Either way you consume music the fact that you are consuming music is a good thing and I’ll never discourage that. I guess I believe in a different kind of consumption to the modern world and prefer to pay whatever price is attached to it when I visit the record store. Music is something I plan to invest in for the rest of my life so it makes sense for me to pay for everything I consume regardless of its appeal to the modern world.
I guess I need to find a point to all of this. I think I’ll leave on this note – the joy of music is not limited to the physical or the digital. Whatever vehicle you choose to get you there is a positive thing but when you consider the idea of what an artist or what music is worth to you it makes sense to view the purchasing of music as an investment in art. If you choose digital (paid or unpaid) you only have to sit behind a computer screen or your smart phone or tablet visit a search engine and click download. It requires no effort and has more in common with the sloth and laziness than anything else. You speak to no one, don’t get to experience human connection and if you took a risk and it didn’t pay off, all you have to do is press delete. When you visit the record store you have to leave your house and get out of your surroundings. You get to go into a place where other people have gathered to consume new music. You get to connect with other humans and discuss music and you support the independent record store.
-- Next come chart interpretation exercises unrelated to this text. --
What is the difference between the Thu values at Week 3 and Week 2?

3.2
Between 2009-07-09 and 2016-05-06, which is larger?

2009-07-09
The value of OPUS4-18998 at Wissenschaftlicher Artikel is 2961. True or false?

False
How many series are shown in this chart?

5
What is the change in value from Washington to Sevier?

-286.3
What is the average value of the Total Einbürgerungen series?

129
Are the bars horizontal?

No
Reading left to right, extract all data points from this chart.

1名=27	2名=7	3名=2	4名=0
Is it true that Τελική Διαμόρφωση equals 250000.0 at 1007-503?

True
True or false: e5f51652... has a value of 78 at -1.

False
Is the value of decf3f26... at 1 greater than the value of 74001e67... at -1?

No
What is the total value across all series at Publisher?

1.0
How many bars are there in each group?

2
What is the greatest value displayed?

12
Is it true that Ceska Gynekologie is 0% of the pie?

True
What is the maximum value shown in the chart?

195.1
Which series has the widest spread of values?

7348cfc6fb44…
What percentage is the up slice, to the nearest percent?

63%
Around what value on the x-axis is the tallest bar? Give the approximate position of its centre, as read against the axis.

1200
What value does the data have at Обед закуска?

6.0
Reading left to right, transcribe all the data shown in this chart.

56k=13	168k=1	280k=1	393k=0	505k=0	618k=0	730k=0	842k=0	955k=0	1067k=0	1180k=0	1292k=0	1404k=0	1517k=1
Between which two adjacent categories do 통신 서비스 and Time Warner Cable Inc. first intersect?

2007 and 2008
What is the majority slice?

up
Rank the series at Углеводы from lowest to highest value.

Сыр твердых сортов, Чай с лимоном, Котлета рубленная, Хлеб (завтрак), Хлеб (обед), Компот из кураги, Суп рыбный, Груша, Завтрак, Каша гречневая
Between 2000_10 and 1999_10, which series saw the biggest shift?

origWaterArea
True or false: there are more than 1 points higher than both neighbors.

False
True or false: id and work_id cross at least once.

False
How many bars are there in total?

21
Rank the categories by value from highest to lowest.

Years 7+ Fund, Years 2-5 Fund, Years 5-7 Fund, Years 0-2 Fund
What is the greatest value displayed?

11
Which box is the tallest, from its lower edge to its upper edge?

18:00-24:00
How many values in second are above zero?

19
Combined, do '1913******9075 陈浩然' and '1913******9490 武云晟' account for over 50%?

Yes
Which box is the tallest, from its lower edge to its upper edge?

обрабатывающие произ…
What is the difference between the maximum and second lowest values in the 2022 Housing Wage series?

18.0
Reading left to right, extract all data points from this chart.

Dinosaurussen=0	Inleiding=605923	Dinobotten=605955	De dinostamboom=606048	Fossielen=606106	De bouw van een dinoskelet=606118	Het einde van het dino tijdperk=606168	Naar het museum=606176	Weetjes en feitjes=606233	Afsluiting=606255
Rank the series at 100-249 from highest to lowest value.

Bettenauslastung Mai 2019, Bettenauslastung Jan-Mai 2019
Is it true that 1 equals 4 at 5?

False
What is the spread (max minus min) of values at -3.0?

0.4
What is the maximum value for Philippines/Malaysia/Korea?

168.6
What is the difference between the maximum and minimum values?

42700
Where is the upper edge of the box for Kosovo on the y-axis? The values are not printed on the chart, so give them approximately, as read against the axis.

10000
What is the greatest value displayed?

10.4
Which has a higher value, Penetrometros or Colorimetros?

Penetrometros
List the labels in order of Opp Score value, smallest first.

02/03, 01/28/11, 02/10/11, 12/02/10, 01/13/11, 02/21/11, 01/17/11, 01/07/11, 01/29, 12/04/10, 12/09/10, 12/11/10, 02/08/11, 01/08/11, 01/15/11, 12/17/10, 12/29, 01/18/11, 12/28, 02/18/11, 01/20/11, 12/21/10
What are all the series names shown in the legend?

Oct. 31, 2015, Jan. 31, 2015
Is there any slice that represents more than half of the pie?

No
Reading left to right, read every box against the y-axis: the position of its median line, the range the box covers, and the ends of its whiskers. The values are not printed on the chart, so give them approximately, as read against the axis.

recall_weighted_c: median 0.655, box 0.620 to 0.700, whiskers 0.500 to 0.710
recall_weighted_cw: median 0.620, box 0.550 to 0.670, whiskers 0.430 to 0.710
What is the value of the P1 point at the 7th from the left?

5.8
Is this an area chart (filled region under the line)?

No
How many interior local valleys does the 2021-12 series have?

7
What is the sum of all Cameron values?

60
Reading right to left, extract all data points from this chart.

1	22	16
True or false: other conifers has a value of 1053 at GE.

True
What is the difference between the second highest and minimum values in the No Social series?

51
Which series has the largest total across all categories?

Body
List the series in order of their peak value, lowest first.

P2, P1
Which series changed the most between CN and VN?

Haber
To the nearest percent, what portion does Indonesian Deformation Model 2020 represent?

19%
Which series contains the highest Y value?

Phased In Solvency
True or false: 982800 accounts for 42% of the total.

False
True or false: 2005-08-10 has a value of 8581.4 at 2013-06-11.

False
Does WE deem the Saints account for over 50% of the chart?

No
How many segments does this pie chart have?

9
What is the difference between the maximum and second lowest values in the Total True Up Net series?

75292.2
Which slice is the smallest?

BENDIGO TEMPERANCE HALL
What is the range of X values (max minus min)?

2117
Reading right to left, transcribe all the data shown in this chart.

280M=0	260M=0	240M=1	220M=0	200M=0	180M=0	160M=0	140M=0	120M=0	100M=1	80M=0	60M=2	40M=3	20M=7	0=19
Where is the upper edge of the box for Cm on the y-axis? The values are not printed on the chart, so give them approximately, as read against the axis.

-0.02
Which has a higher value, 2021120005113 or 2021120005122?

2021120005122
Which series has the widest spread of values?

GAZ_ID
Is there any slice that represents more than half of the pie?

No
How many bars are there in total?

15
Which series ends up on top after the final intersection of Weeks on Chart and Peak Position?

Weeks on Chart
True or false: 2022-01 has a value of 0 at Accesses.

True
I know which one I prefer and I think if the world really believed in equality it would see the value in combining the two mediums – digital for storage of data and the convenience of carrying your collection on a MP3 device, the physical a way to support art, artists, record stores and the future of music – so that we all get to contribute to the healthy advancement of music.
So Fuck Data, make record store day every day. You may think it’s modern and in the spirit of individuality to download (paid or unpaid) but when everyone else is doing it you have to ask yourself are you just part of societies herd being free to do what they tell you to do.